Dans ce livre, Rollo May partage ses réflexions sur, vous ne le devinerez jamais, l'amour et la volonté, qui sont selon lui les piliers d'une vie épanouissante, dont l'absence mène à l'apathie puis, conséquence du sentiment d'impuissance à mener sa propre existence qui en découle, à la violence. C'est d'ailleurs en interpellant l'un de ses clients, écrivain, souffrant de l'angoisse de la page blanche (puis, dans la vignette clinique suivante... d'impuissance) sur sa colère que l'auteur lui fait prendre conscience de sa complaisance à rester dans la plainte plutôt qu'à se responsabiliser de sa situation.

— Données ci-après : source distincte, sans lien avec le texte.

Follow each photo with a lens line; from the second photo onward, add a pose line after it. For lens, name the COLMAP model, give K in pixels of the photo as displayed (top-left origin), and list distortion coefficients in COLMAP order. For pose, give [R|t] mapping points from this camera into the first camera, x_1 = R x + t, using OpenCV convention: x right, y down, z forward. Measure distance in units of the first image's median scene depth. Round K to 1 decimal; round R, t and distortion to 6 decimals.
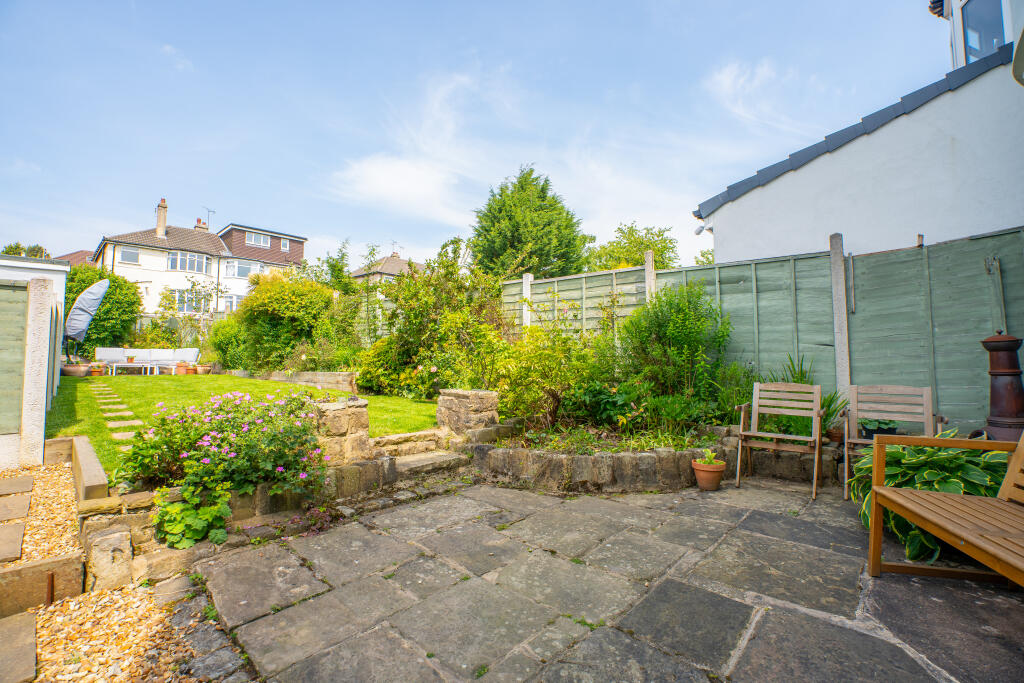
lens RADIAL K [[450.8, 0, 512.0], [0, 450.8, 341.5], [0, 0, 1]] dist [-0.089312, 0.028769]
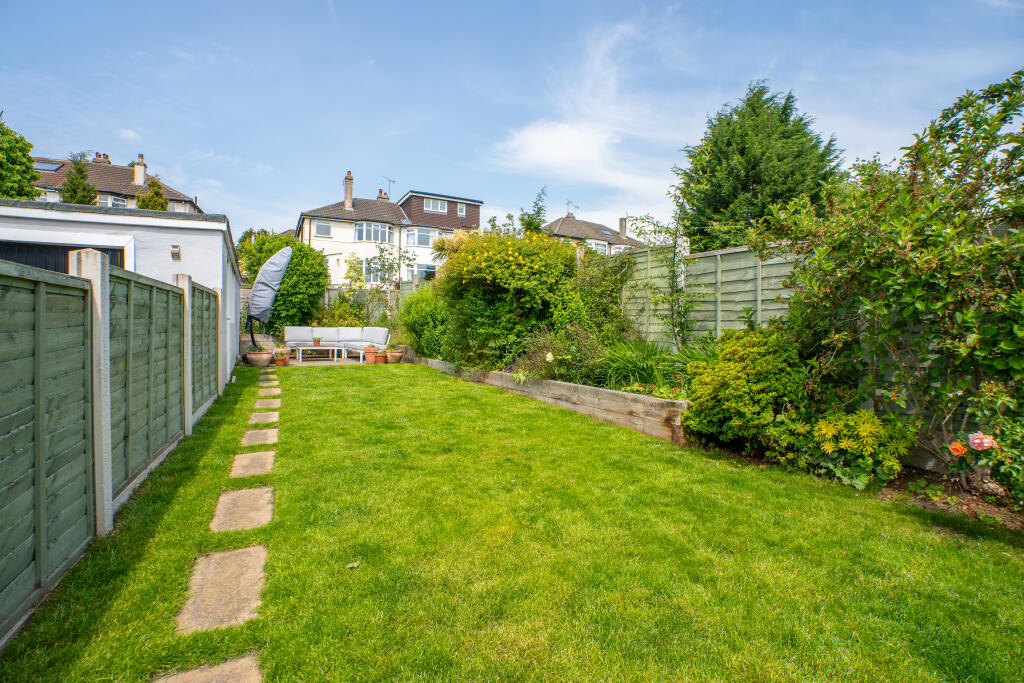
lens RADIAL K [[450.8, 0, 512.0], [0, 450.8, 341.5], [0, 0, 1]] dist [-0.089312, 0.028769]
pose [[0.941355, 0.023029, -0.336630, -0.164283], [0.002954, 0.997068, 0.076468, -0.016938], [0.337404, -0.072978, 0.938527, 0.214150]]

May inscrit ses réflexions dans un contexte social : le progrès technologique, qui permet de surmonter d'innombrables difficultés, met aussi dans une situation de passivité. En effet, les personnes qui en bénéficient n'ont plus à chercher en elles des ressources pour surmonter les problèmes d'hier qui aujourd'hui n'en sont plus, passivité redoublée par le fait qu'elles ne sont pour rien dans les avancées technologiques dont elles bénéficient. L'auteur déplore aussi que la sexualité, qui auparavant était entravée par des barrières morales, est aujourd'hui (aujourd'hui en 1969) (oui, c'est la vraie année de parution, ce n'est pas moi qui ai fait une blague avec 69), entre l'accès massif à la contraception (dont il dit qu'il serait aberrant de ne pas se réjouir en soi) et la libération des mœurs, dévalorisée, voire désacralisée : ce n'est plus une entrée forte dans une vie affective pleine de sens, mais au contraire un moyen de ne pas s'engager dans une vraie vie affective.
Si j'arrive à suivre l'auteur dans une certaine mesure sur ces éléments là, j'ai comme pour son livre précédent certaines réserves sur ces réflexions qui évoquent plus l'éditorialiste que le thérapeute, et qui semblent considérer la société (et les personnes qui la composent!) comme un bloc monolithique, ce qui semble pour le moins paradoxal pour un proche de Carl Rogers. Impossible de ne pas me demander, par exemple, ce qu'il pense du fait qu'il y a des personnes asexuelles a priori épanouies, alors qu'il écrit des pages et des pages sur la sexualité comme passerelle vers l'amour, lui-même indispensable à une vie profonde et véritablement heureuse (il décrète aussi que l'amitié n'existe plus parce qu'on n'a plus le temps, et que du coup certaines personnes ont des relations homosexuelles parce qu'elles ne peuvent plus rentrer en relation authentique avec d'autres personnes qui auraient dû être des amies -philia-... disons que ce n'est pas la vision la plus convaincante des relations humaines que je n'ai jamais lue).
Si le propos général reste plutôt clair et facile à saisir, Rollo May rentre en profondeur dans les nuances des concepts qu'il mobilise, et les relie bien sûr aux enjeux existentiels qui sont au centre du livre (et a priori de son œuvre en général). Il distingue par exemple la volonté du souhait (qui devient réalisable à partir du moment où il existe donc met en mouvement) et de l'intentionnalité (il critique fortement les comportementalistes qui n'en voient que la manifestation musculaire à travers le geste qui suit l'intentionnalité, pour lui c'est un mouvement qui engage le psychisme dans son ensemble), ou encore explique longuement dans quelle mesure la vision psychanalytique de la sexualité comme pulsion lui semble erronée. Une complexité particulièrement appropriée, et argumentée ce qui permet aussi de se positionner, pour l'articulation entre philosophie et psychothérapie propre à la thérapie existentialiste.